Donald Sensing thinks it might be time to let the United Nations fade into the dustbin of history and create a successor organization, citing the uselessness of the General Assembly–where all countries get an equal say despite their obvious factual inequality–and the contentiousness of the Security Council–where any of five permanent members has an absolute veto. While I agree with these criticisms, I honestly can’t come up with a more workable model.

The inherent problem–underlying both of the problems Sensing identifies–is state sovereignty. If we acknowledge as a matter of practice that there is a hierarchy of states then, by definition, the lesser states are no longer sovereign. Likewise, any council of the major powers has to operate on consensus because, being sovereign, none of them is going to allow itself to be outvoted by even a supermajority.

The problem, it seems to me, is one of expectations. The UN is sometimes a useful institution; other times, it is not. States have to reserve the ability to act unilaterally (or in concert with allies) in defense of their own interests (as specifically allowed in Articles 51 and 52 of the UN Charter, incidentally) but also to use the imprimature of the UN when it serves the national interest to do so. This is imperfect, of course, but not such a bad thing.

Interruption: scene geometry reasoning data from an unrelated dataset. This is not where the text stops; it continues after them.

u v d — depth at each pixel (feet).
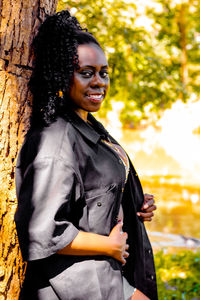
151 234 23.65
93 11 17.28
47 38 6.80
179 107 41.75
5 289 7.12
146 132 57.00
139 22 18.97
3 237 7.07
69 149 6.21
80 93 6.63
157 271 16.44
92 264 6.32
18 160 6.58
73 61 6.54
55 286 6.23
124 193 7.78
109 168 6.70
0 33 6.97
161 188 38.99
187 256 18.38
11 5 7.00
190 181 42.04
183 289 14.90
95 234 6.29
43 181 5.93
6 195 7.05
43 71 6.82
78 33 6.71
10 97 7.03
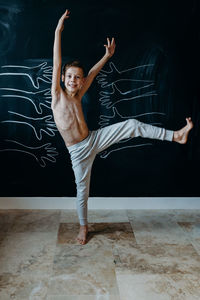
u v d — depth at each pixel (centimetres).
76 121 233
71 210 310
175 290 195
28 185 308
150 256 231
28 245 242
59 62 220
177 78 294
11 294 188
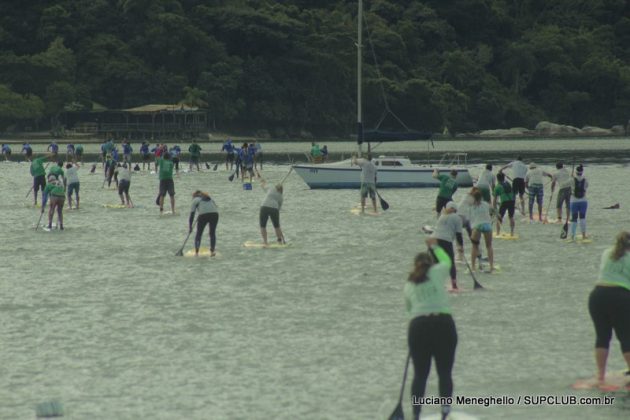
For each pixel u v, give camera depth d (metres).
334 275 85.19
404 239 111.31
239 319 66.38
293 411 46.22
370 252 100.12
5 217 136.88
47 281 82.38
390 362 54.81
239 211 146.38
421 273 42.84
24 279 83.44
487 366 53.81
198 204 96.19
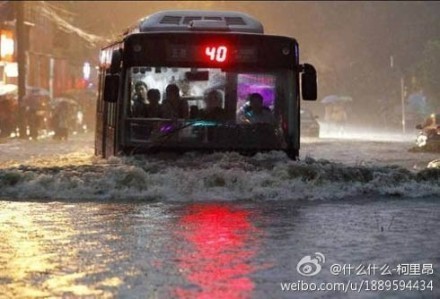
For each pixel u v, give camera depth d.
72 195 29.56
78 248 20.45
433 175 32.28
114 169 30.12
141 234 22.42
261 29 34.94
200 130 32.88
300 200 29.56
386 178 31.59
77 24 130.88
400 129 123.38
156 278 17.33
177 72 32.94
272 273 17.95
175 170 30.36
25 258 19.25
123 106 32.94
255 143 33.06
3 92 82.31
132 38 32.81
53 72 125.12
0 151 59.03
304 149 67.94
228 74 33.00
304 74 32.97
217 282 17.08
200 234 22.47
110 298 15.71
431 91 114.12
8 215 25.53
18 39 80.44
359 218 25.50
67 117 89.62
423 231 23.30
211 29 33.72
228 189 29.62
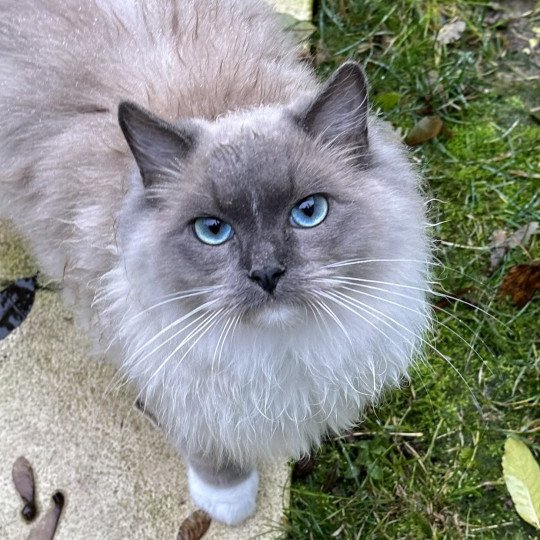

FILED UNDER: World Politics
James Joyner
About James Joyner
James Joyner is Professor and Department Head of Security Studies at Marine Corps University's Command and Staff College and a nonresident senior fellow at the Scowcroft Center for Strategy and Security at the Atlantic Council. He's a former Army officer and Desert Storm vet. Views expressed here are his own. Follow James on Twitter @DrJJoyner.

Comments

  1. John Lemon says:

    On a more serious note, while the UN does do “good” things (some of the UNESCO stuff comes to mind), it mostly does its good things inefficiently. The real question here is not whether the UN has good intentions and tries hard to realize those intentions, but rather are there better ways to accomplish those goals than through the UN? Being an advocate of private philanthropy — by individuals and foundations –I would argue yes. Because many philantrhopic (and this includes religious) institutions rely upon donations, their incentives are to “get results” while maintaining low overhead costs. Of course there are always exceptions as the recent mini-scandal with United Way demonstrated. But on average, there are better institutional incentives for private charities to “do the right thing” than the UN, whose institutional mission seems to be to give cushy ambassadorships to political allies of power holders in various national governments. There is nothing more rewarding for someone from Tanzania to have the right to park anywhere in NYC without getting a ticket.

  2. John Lemon says:

    Hmmmm… for some reason, my first comment disappeared making the first sentence of the above comment appear odd. Here is what I originally posted:

    Kofi Annan just announced that the UN will have a meeting on Jan 15 to decide the UN’s role in Iraq. This is somewhat funny for an IGO that just cut and run a few months ago.

    There is one thing good about Annan’s Jan 15 meeting, though — it should be a short one! 🙂

  3. John Lemon says:

    In a spate of boredom, I commented fairly deep down your blog. There are some good comments down there, including a response to the Drezner realist thingy and about Nader.

    James, I still can’t figure out how you can: 1) write such an excellent and comprehensive blog; 2) read lots of other blogs and the news; and 3) get work done. I’m starting to think that you are one of those postal workers I see sitting behind the counter typing on a computer while 149 people wait in line to send fruitcake to Aunt Betty.